Measuring the transverse magnetization of rotating ferrofluids

We report on measurements of the transverse magnetization of a ferrofluid rotating as a rigid body in a constant magnetic field, ${\bf{H}}_0$, applied perpendicular to the axis of rotation. The rotation of the fluid leads to a non-equilibrium situation, where the ferrofluid magnetization, ${\bf{M}}$, and the magnetic field within the sample, ${\bf{H}}$, are no longer parallel to each other. The off-axis magnetization perpendicular to ${\bf{H}}_0$ is measured as a function of both the applied magnetic field, $H_0 $, and the angular frequency $\Omega$. The latter ranges from a few Hz to frequencies well above a characteristic inverse Brownian relaxation time.
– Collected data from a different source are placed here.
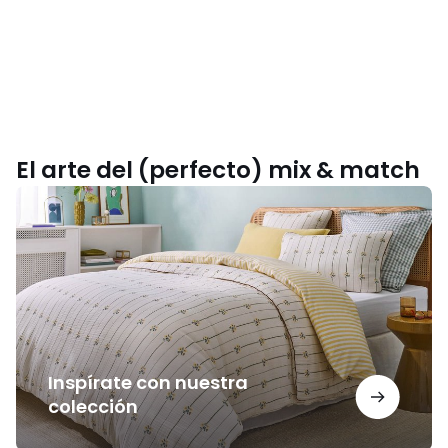
El arte del (perfecto) mix & match
Inspírate
con
nuestra
colección
Inspírate con nuestra
colección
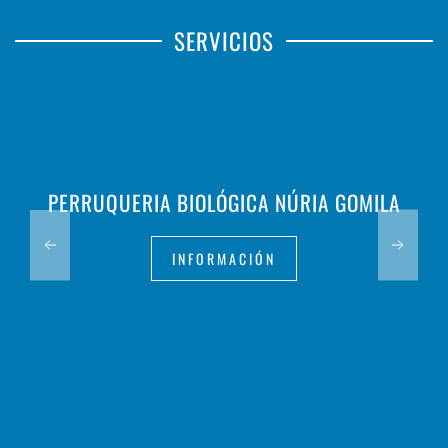
SERVICIOS
PERRUQUERIA BIOLÓGICA NÚRIA GOMILA
INFORMACIÓN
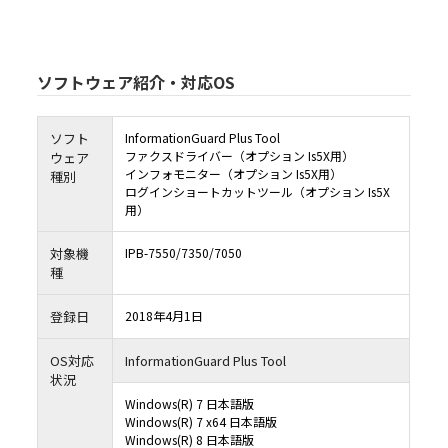
ソフトウェア紹介・対応OS
ソフト
InformationGuard Plus Tool
ファクスドライバー（オプション Is5X用）
ウェア
インフォモニター（オプション Is5X用）
種別
ログインショートカットツール（オプション Is5X
用）
対象機
IPB-7550/7350/7050
種
登録日
2018年4月1日
OS対応
InformationGuard Plus Tool
状況
Windows(R) 7 日本語版
Windows(R) 7 x64 日本語版
Windows(R) 8 日本語版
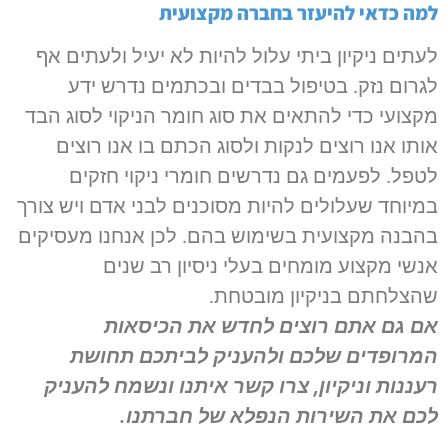
למה כדאי להיעזר בחברה מקצועית
לעתים ניקיון ביתי עלול להיות לא יעיל ולעתים אף
לגרום נזק. בטיפול בבדים ובכתמים נדרש ידע
מקצועי כדי להתאים את סוג חומר הניקוי לסוג הבד
אותו אנו רוצים לנקות ולסוג הכתם בו אנו רוצים
לטפל. לפעמים גם נדרשים חומרי ניקוי חזקים
במיוחד שעלולים להיות מסוכנים לבני אדם ויש צורך
בהבנה מקצועית בשימוש בהם. לכן אנחנו מעסיקים
אנשי מקצוע מומחים בעלי ניסיון רב שנים
שהצלחתם בניקיון מובטחת.
אם גם אתם רוצים לחדש את הכיסאות
המרופדים שלכם ולהעניק לביתכם תחושת
רעננות וניקיון, צרו קשר איתנו ונשמח להעניק
לכם את השירות הנפלא של חברתנו.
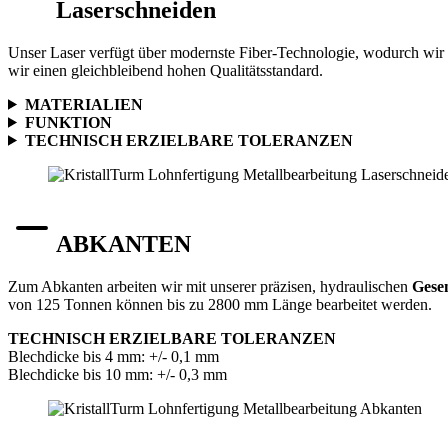
Laserschneiden
Unser Laser verfügt über modernste Fiber-Technologie, wodurch wir 
wir einen gleichbleibend hohen Qualitätsstandard.
MATERIALIEN
FUNKTION
TECHNISCH ERZIELBARE TOLERANZEN
ABKANTEN
Zum Abkanten arbeiten wir mit unserer präzisen, hydraulischen
Gese
von 125 Tonnen können bis zu 2800 mm Länge bearbeitet werden.
TECHNISCH ERZIELBARE TOLERANZEN
Blechdicke bis 4 mm: +/- 0,1 mm
Blechdicke bis 10 mm: +/- 0,3 mm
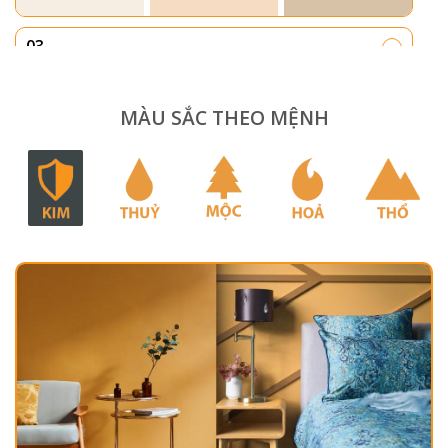
03
MÀU SẮC THEO MỆNH
04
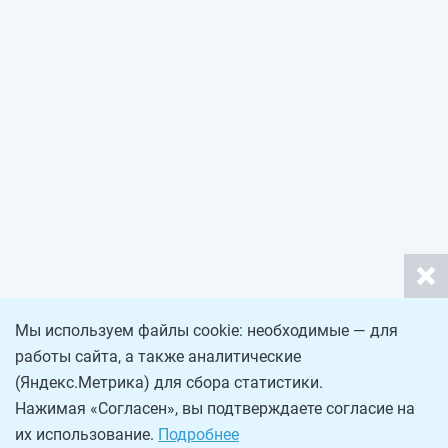
Мы используем файлы cookie: необходимые — для
работы сайта, а также аналитические
(Яндекс.Метрика) для сбора статистики.
Нажимая «Согласен», вы подтверждаете согласие на
их использование.
Подробнее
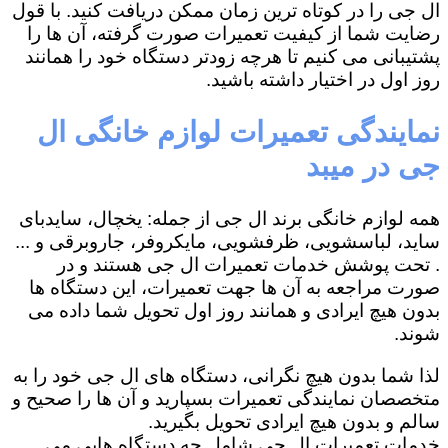
ال جی را در کوتاه ترین زمان ممکن دریافت کنید. با قول
رضایت شما از کیفیت تعمیرات صورت گرفته، آن ها را
پشتیبانی می کنیم تا هرچه زودتر دستگاه خود را همانند
روز اول در اختیار داشته باشید.
نمایندگی تعمیرات لوازم خانگی ال
جی در میبد
همه لوازم خانگی برند ال جی از جمله: یخچال، سایدبای
ساید، لباسشویی، ظرفشویی، مایکروفر، جاروبرقی و ...
. تحت پوشش خدمات تعمیرات ال جی هستند و در
صورت مراجعه به آن ها جهت تعمیرات، این دستگاه ها
بدون هیچ ایرادی و همانند روز اول تحویل شما داده می
شوند.
لذا شما بدون هیچ نگرانی، دستگاه های ال جی خود را به
متخصصان نمایندگی تعمیرات بسپارید و آن ها را صحیح و
سالم و بدون هیچ ایرادی تحویل بگیرید.
خدمات تعمیرات ال جی شامل چه دستگاه هایی می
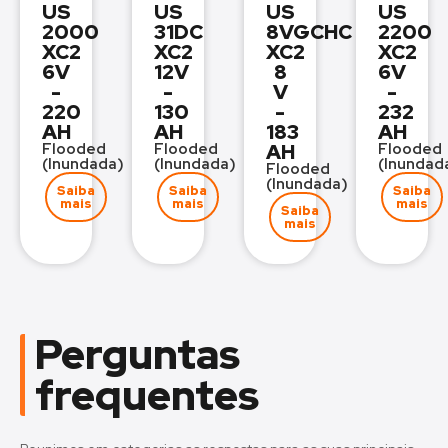
US
US
US
US
2000
31DC
8VGCHC
2200
XC2
XC2
XC2
XC2
6V
12V
8
6V
-
-
V
-
220
130
-
232
AH
AH
183
AH
Flooded
Flooded
AH
Flooded
(Inundada)
(Inundada)
(Inundad
Flooded
(Inundada)
Saiba
Saiba
Saiba
mais
mais
mais
Saiba
mais
Perguntas
frequentes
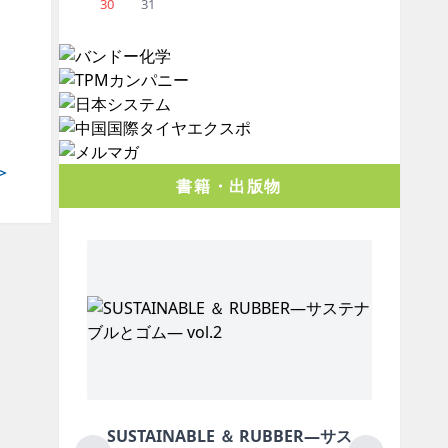
30
31
＞
書籍・出版物
SUSTAINABLE ＆ RUBBER―サス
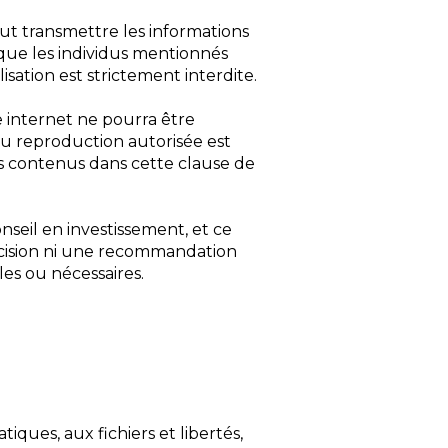
ut transmettre les informations
s que les individus mentionnés
isation est strictement interdite.
te internet ne pourra être
 ou reproduction autorisée est
ns contenus dans cette clause de
seil en investissement, et ce
décision ni une recommandation
les ou nécessaires.
iques, aux fichiers et libertés,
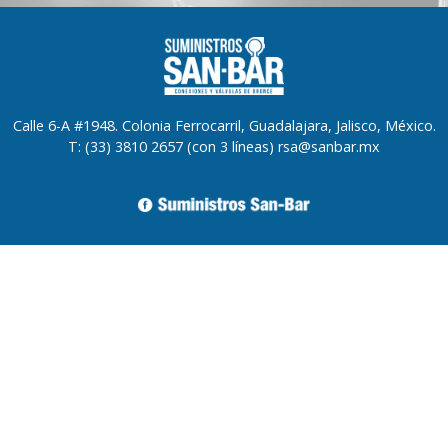
Calle 6-A #1948. Colonia Ferrocarril, Guadalajara, Jalisco, México.
T: (33) 3810 2657 (con 3 líneas) rsa@sanbar.mx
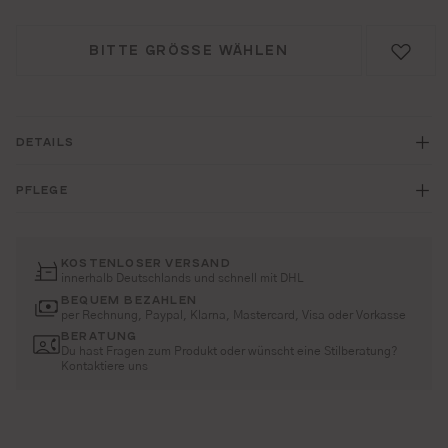
BITTE GRÖSSE WÄHLEN
DETAILS
PFLEGE
KOSTENLOSER VERSAND
innerhalb Deutschlands und schnell mit DHL
BEQUEM BEZAHLEN
per Rechnung, Paypal, Klarna, Mastercard, Visa oder Vorkasse
BERATUNG
Du hast Fragen zum Produkt oder wünscht eine Stilberatung?
Kontaktiere uns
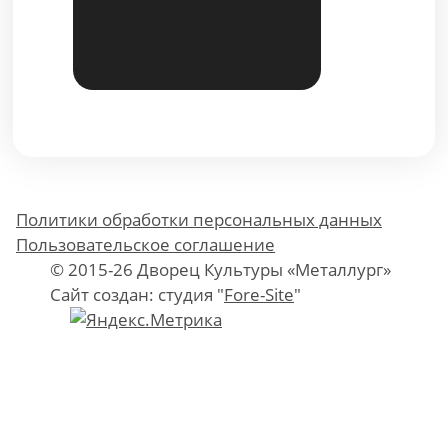
Политики обработки персональных данных
Пользовательское соглашение
© 2015-26 Дворец Культуры «Металлург»
Сайт создан: студия "
Fore-Site
"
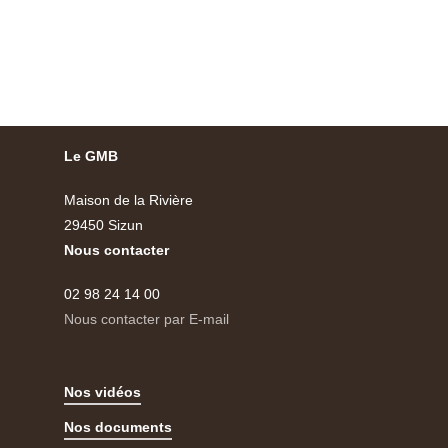
Le GMB
Maison de la Rivière
29450 Sizun
Nous contacter
02 98 24 14 00
Nous contacter par E-mail
Nos vidéos
Nos documents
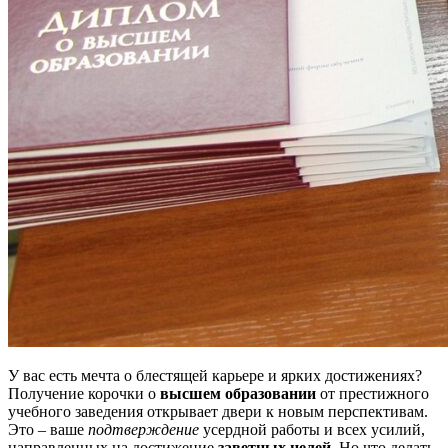
У вас есть мечта о блестящей карьере и ярких достижениях?
Получение корочки о
высшем образовании
от престижного
учебного заведения открывает двери к новым перспективам.
Это – ваше
подтверждение
усердной работы и всех усилий,
направленных на достижение
заветных целей
. Но что делать,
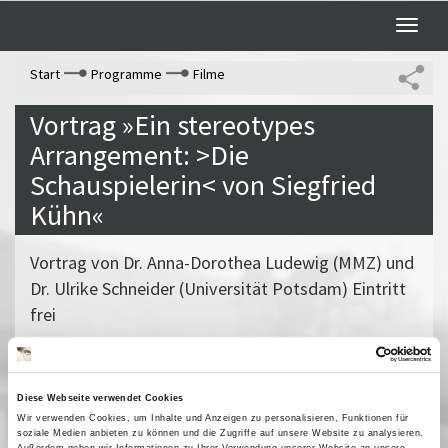
Toggle
naviga
Start
Programme
Filme
Vortrag »Ein stereotypes
Arrangement: >Die
Schauspielerin< von Siegfried
Kühn«
Vortrag von Dr. Anna-Dorothea Ludewig (MMZ) und
Dr. Ulrike Schneider (Universität Potsdam) Eintritt
frei
Past Dates
07 Februar 2024
| 17:00
Diese Webseite verwendet Cookies
Wir verwenden Cookies, um Inhalte und Anzeigen zu personalisieren, Funktionen für
soziale Medien anbieten zu können und die Zugriffe auf unsere Website zu analysieren.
Our experimental results strongly indicate that the transverse magnetization is caused only by a small fraction of the collodial ferromagnetic particles. The effect of the polydispersity of the ferrofluid is discussed. Experimental results are compared to predictions based on several theoretical models. A single-time relaxation approach for the so-called effective field and a field dependent Debye relaxation of ${\bf{M}}$ yield reasonably good shapes of the curves of transverse magnetization versus $\Omega$. However, like the other models they overestimate their magnitudes.